RECORDED INFORMATION:
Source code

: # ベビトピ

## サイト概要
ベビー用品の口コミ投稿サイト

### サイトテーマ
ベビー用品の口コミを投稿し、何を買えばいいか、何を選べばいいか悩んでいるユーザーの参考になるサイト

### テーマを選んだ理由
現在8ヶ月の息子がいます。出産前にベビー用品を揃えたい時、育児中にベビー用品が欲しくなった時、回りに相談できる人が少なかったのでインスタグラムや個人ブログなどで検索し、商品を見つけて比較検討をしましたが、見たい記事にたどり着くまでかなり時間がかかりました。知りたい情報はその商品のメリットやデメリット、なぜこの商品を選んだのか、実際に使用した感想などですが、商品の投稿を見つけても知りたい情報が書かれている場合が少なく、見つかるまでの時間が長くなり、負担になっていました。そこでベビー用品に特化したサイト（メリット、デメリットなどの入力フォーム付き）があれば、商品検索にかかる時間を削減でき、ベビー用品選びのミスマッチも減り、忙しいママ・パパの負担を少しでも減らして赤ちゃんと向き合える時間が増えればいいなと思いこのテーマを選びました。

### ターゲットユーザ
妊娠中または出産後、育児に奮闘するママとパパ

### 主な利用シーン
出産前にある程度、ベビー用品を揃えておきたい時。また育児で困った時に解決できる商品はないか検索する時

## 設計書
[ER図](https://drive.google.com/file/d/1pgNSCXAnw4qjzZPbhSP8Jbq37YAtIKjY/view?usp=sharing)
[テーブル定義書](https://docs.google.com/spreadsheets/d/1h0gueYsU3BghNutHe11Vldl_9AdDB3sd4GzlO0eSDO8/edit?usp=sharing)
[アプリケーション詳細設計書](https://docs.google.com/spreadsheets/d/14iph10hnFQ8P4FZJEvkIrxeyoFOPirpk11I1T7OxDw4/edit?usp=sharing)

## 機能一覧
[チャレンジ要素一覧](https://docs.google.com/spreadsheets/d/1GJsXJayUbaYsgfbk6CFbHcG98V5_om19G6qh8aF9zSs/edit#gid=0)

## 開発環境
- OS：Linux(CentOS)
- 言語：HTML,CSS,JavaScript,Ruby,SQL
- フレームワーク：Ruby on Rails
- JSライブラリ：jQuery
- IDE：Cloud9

AIM OF THE TASK: Each line of the listing that holds the string "google" counts once; state how many there are, with nothing added.

ANSWER BOX: 4